■ The task
Turn the rows between the lines holding "form of 7.2" and "The tachometer shows 2800 rpm", inclusive, into a numbered list with blank lines dropped.

[Measuring device reading data]
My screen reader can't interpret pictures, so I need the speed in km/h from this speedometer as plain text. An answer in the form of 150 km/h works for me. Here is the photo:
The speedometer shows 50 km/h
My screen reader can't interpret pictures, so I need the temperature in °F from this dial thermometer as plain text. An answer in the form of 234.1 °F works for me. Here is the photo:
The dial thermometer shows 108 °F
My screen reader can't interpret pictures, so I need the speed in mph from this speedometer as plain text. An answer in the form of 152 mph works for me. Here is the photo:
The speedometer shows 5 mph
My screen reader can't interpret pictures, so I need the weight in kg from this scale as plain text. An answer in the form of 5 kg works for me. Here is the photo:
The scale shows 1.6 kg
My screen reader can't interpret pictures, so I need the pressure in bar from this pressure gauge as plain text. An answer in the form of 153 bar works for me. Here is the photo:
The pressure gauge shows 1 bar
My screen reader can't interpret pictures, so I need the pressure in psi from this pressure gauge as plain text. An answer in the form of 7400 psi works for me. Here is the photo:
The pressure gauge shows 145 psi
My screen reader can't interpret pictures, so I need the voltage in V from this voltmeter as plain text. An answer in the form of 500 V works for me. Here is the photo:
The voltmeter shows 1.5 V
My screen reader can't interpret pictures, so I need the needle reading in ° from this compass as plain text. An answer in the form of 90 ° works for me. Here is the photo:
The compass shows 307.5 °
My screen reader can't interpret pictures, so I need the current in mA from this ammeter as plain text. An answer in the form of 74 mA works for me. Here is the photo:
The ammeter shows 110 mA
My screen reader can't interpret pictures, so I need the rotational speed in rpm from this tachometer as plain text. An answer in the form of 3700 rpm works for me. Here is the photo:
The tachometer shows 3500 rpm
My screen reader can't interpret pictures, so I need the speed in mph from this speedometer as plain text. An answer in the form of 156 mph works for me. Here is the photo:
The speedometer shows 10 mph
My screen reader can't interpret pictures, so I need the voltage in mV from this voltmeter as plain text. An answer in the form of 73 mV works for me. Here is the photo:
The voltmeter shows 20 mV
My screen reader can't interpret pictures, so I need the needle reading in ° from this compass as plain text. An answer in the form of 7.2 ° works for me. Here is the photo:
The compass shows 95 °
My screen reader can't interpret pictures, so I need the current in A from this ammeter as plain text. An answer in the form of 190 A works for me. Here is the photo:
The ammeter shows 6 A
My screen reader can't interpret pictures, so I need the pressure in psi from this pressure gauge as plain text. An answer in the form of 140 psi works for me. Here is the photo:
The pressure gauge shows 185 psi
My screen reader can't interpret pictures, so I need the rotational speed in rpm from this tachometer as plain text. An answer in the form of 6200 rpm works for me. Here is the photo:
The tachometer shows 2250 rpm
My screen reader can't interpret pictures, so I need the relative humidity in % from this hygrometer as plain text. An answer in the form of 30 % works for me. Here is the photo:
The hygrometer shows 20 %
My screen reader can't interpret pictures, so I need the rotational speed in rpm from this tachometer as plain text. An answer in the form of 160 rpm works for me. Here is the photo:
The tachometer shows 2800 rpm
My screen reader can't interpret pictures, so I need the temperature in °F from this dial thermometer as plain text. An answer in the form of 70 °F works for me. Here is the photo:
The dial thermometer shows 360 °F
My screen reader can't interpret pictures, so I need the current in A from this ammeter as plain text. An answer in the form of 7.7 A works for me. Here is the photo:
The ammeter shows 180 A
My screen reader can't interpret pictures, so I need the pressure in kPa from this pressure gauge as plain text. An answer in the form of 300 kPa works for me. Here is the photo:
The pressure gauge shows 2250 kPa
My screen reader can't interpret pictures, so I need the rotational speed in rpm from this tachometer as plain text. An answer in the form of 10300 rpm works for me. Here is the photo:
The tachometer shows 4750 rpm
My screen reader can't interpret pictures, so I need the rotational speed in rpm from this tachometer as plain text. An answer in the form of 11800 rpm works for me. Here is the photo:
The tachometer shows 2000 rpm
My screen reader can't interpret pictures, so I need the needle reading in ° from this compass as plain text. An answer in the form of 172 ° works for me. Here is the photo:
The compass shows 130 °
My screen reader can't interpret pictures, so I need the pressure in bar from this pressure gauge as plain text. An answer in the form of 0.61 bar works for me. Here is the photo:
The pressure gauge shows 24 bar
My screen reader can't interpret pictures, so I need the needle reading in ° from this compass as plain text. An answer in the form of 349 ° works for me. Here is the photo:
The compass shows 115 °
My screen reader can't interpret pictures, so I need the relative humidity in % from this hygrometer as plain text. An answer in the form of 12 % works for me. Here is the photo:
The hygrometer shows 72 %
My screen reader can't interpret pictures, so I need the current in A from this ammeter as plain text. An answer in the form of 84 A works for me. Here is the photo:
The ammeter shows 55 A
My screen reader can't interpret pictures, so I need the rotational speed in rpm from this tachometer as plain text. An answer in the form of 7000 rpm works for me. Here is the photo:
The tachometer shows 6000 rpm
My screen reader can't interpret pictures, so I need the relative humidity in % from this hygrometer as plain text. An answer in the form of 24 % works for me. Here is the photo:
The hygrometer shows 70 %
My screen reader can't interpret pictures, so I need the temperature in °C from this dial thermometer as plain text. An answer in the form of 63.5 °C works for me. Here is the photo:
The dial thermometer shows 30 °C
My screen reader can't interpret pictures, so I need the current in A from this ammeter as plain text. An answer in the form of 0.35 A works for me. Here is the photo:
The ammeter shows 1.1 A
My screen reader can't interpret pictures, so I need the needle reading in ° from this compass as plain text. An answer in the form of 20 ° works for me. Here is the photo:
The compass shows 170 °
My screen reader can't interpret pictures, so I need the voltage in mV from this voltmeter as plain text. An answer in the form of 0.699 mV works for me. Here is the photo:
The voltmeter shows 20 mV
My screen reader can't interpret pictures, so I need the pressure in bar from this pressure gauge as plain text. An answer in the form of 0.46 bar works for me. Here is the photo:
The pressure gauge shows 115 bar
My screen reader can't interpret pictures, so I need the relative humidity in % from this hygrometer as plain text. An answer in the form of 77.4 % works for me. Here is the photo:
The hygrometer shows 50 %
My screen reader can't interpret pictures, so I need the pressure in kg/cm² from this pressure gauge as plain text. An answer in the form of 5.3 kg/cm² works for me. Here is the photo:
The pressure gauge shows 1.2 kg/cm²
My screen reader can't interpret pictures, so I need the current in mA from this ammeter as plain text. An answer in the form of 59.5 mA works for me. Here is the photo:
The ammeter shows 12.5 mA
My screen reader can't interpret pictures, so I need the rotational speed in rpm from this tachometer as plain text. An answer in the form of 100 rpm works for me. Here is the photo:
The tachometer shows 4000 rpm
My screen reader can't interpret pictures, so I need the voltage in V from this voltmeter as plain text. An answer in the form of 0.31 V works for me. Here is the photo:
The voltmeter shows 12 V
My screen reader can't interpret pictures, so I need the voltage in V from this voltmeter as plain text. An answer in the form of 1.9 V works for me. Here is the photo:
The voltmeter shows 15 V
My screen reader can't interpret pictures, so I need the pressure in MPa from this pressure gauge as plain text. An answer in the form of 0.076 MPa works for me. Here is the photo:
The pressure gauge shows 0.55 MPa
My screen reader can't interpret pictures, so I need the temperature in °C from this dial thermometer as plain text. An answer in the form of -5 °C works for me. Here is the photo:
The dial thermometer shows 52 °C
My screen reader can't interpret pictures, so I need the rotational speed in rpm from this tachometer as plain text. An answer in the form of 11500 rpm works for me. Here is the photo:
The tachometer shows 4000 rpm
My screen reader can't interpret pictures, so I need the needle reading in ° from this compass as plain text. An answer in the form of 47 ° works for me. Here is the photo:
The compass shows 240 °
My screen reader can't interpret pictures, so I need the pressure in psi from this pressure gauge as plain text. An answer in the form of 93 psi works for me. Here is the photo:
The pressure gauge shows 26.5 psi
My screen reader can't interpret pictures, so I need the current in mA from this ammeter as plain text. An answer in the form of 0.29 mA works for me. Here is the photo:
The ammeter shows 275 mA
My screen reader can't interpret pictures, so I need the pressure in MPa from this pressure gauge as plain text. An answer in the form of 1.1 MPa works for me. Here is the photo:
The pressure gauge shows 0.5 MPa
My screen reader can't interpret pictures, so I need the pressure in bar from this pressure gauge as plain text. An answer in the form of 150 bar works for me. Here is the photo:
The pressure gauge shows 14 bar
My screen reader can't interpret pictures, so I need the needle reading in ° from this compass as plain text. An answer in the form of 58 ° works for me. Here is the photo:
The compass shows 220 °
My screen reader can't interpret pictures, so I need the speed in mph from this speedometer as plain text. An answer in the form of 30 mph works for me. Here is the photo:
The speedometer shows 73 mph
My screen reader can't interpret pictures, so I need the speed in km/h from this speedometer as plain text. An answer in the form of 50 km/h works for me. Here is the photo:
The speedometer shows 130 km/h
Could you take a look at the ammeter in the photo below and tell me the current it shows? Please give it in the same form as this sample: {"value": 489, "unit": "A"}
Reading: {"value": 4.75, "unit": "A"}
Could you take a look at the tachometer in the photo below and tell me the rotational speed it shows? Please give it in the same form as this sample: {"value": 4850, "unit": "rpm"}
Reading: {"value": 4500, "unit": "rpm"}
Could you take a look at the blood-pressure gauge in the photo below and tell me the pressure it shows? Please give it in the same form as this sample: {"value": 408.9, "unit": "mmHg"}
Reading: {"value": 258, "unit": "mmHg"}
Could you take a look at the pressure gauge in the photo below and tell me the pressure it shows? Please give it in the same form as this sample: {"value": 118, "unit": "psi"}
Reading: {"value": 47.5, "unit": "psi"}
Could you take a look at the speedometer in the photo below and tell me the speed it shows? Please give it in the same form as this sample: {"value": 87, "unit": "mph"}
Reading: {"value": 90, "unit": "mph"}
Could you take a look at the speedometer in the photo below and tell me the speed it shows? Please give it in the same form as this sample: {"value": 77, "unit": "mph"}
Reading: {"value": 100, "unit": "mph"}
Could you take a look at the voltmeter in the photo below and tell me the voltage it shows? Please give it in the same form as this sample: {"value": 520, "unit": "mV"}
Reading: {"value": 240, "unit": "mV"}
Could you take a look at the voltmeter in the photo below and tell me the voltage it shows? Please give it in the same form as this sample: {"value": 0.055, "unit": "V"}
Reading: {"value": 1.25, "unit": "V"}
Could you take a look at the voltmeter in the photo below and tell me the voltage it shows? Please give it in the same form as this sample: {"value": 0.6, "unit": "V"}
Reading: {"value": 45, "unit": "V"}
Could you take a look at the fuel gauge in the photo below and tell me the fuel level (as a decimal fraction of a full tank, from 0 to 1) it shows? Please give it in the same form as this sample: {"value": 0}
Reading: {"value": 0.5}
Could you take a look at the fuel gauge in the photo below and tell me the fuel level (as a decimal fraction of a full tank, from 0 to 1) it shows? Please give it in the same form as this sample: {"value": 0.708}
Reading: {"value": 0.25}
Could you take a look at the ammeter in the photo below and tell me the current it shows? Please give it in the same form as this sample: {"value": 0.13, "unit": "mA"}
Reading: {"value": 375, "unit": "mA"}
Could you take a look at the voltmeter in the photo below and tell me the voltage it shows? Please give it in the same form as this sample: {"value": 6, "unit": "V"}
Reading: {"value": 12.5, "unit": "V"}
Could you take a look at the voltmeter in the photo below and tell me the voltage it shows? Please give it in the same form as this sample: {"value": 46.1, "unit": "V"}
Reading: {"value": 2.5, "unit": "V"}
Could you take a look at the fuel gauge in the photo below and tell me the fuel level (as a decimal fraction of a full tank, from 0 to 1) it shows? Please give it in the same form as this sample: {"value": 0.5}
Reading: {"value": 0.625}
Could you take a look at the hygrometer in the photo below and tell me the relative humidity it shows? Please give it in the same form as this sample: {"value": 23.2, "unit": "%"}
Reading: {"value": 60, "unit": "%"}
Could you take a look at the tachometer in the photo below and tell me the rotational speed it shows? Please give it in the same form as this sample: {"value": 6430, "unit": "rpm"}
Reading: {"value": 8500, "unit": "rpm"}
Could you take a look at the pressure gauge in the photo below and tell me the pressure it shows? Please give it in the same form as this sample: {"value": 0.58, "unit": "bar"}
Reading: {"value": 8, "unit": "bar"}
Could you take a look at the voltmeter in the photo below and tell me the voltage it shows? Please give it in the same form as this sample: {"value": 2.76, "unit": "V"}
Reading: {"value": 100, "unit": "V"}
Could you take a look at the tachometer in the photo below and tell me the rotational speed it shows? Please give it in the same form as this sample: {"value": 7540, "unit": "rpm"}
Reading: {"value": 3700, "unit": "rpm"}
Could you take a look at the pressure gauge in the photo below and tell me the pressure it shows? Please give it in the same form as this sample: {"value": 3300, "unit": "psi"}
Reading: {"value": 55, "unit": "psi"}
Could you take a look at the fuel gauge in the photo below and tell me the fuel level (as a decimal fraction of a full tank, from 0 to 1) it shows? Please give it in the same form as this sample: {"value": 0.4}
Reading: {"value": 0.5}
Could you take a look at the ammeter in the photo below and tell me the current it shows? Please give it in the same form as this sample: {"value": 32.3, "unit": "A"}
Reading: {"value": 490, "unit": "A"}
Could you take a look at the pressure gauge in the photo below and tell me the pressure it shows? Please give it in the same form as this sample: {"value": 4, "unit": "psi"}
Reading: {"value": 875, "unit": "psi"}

■ Written answer
1. My screen reader can't interpret pictures, so I need the needle reading in ° from this compass as plain text. An answer in the form of 7.2 ° works for me. Here is the photo:
2. The compass shows 95 °
3. My screen reader can't interpret pictures, so I need the current in A from this ammeter as plain text. An answer in the form of 190 A works for me. Here is the photo:
4. The ammeter shows 6 A
5. My screen reader can't interpret pictures, so I need the pressure in psi from this pressure gauge as plain text. An answer in the form of 140 psi works for me. Here is the photo:
6. The pressure gauge shows 185 psi
7. My screen reader can't interpret pictures, so I need the rotational speed in rpm from this tachometer as plain text. An answer in the form of 6200 rpm works for me. Here is the photo:
8. The tachometer shows 2250 rpm
9. My screen reader can't interpret pictures, so I need the relative humidity in % from this hygrometer as plain text. An answer in the form of 30 % works for me. Here is the photo:
10. The hygrometer shows 20 %
11. My screen reader can't interpret pictures, so I need the rotational speed in rpm from this tachometer as plain text. An answer in the form of 160 rpm works for me. Here is the photo:
12. The tachometer shows 2800 rpm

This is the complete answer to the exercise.